Earlier this year, King & Wood Mallesons announced plans to slash by 15 percent the partnership of its European, U.K. and Middle East arm following an internal review of the business, which it acquired in 2013 via its integration with London-based SJ Berwin. (King & Wood Mallesons was formed two years prior through the combination of leading firms in Australia and China.) This summer, King & Wood Mallesons partners in Europe and the Middle East agreed to commit $18.4 million via a capital call to bolster the business.

That recapitalization plan was halted a week ago when Halford and three other top London partners, including former SJ Berwin managing partner Rob Day, resigned from the partnership. Day and King & Wood Mallesons corporate finance partner Andrew Wingfield are reportedly poised to join Proskauer Rose, a firm that broke off merger talks with SJ Berwin six years ago this month. An assessment of the financial impact of the recent spate of resignations at King & Wood Mallesons should be completed within three weeks.

Halford was one of four of the highest-billing London partners to resign from King & Wood Mallesons. The others are Day, Wingfield and private equity partner Jonathan Pittal. The King & Wood Mallesons quartet, responsible for roughly $11.3 million in annual billings, are being followed out the door by other top partners.

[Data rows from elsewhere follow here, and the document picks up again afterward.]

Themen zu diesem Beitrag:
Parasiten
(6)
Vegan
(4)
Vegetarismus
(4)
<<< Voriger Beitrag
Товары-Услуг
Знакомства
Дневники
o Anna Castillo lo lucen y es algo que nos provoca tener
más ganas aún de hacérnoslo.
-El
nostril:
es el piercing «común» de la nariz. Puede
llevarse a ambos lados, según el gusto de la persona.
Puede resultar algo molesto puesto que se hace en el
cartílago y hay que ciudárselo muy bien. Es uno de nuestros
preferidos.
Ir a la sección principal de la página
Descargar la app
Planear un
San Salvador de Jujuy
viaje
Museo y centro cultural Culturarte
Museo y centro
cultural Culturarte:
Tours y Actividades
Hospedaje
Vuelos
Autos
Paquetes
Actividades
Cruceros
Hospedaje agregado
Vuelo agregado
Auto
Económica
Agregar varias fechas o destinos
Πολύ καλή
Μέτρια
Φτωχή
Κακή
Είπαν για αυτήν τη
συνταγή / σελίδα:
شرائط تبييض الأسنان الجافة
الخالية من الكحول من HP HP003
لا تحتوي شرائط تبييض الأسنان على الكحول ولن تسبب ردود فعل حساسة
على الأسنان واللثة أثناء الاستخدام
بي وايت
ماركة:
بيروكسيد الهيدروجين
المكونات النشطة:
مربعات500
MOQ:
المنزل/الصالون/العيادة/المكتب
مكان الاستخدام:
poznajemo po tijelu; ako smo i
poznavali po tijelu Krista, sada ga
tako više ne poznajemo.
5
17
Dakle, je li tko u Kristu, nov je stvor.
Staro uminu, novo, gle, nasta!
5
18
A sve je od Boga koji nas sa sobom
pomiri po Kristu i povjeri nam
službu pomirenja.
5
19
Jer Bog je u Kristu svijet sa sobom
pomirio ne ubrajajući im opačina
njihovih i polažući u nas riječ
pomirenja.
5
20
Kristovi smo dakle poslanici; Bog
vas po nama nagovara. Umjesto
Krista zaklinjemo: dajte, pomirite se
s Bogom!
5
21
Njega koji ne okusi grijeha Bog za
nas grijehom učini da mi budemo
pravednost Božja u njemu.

On Friday, Squire Patton Boggs snagged Neil Upton, co-head of the firm’s global energy group and a leader of its energy team in London. A five-lawyer energy team also announced plans last week to leave King & Wood Mallesons’ Frankfurt office for Anglo-German legal giant Taylor Wessing. Among those making that move are German banking and finance head Sabine Schomaker.

CMS Cameron McKenna, another British firm in the midst of pulling off its own three-way merger, is advising King & Wood Mallesons. Rita Lowe, head of banking and finance at CMS, is a frequent adviser to financial institutions dealing with distressed partnerships. King & Wood Mallesons operates separate partnerships under the Swiss verein structure to account for its Australia, China and European arms.

King & Wood Mallesons’ hybrid history and financial issues have led some legal market observers to put the firm on their watch lists. A former partner at the firm, asked about the possibility of a rescue of its European arm from China, said its new European management is “trying to play on the reputational damage the Chinese arm would face if Europe goes under.”

But while the Chinese leadership could be reluctant to bail out Europe, King & Wood Mallesons’ Australia arm could be open to such a plan, said an ex-partner at the firm.

“They may well say, ‘That’s not our problem, we’re making money here,’” said the former partner. “I think it’s something the Australian partnership would contemplate though, and I think it would have pretty dire ramifications on the relationship between Australia and China if China refused to help.”

But another former partner with the firm’s European arm believes that China will come through with some form of financial assistance, noting that, “it’s worth more to the Chinese parts of the business to keep Europe going.”

Morgan Lewis is no stranger to circling firms in financial straits. Besides its deal with Bingham in late 2014, Morgan Lewis has hired large groups of lawyers from defunct firms like California’s Brobeck, Phleger & Harrison; Dewey & LeBoeuf; Howrey; IP boutique Pennie & Edmonds; and Thelen. Morgan Lewis also expanded in Asia last year by combining with Singapore’s Stamford Law Corp.

In May, Morgan Lewis’ chief marketing officer Despina Kartson, a high-profile administrative hire in 2013, left the firm to become global director of business development and communications at Jones Day. Kartson replaced Cherie Olland, who retired from Jones Day in July. In March, Morgan Lewis recruited Dechert’s Colleen Nihill to serve as its new chief administrative officer.